Exercise goal:
Below are entries. Pull out all lines containing "Первая".

===== Supplied data =====

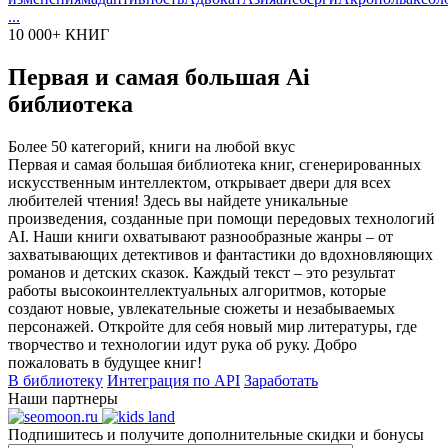
...
10 000+ КНИГ
Первая и самая большая Ai
библиотека
Более 50 категорий, книги на любой вкус
Первая и самая большая библиотека книг, сгенерированных
искусственным интеллектом, открывает двери для всех
любителей чтения! Здесь вы найдете уникальные
произведения, созданные при помощи передовых технологий
AI. Наши книги охватывают разнообразные жанры – от
захватывающих детективов и фантастики до вдохновляющих
романов и детских сказок. Каждый текст – это результат
работы высокоинтеллектуальных алгоритмов, которые
создают новые, увлекательные сюжеты и незабываемых
персонажей. Откройте для себя новый мир литературы, где
творчество и технологии идут рука об руку. Добро
пожаловать в будущее книг!
В библиотеку
Интеграция по API
Заработать
Наши партнеры
Подпишитесь и получите дополнительные скидки и бонусы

=====

Response to the task:
Первая и самая большая Ai
Первая и самая большая библиотека книг, сгенерированных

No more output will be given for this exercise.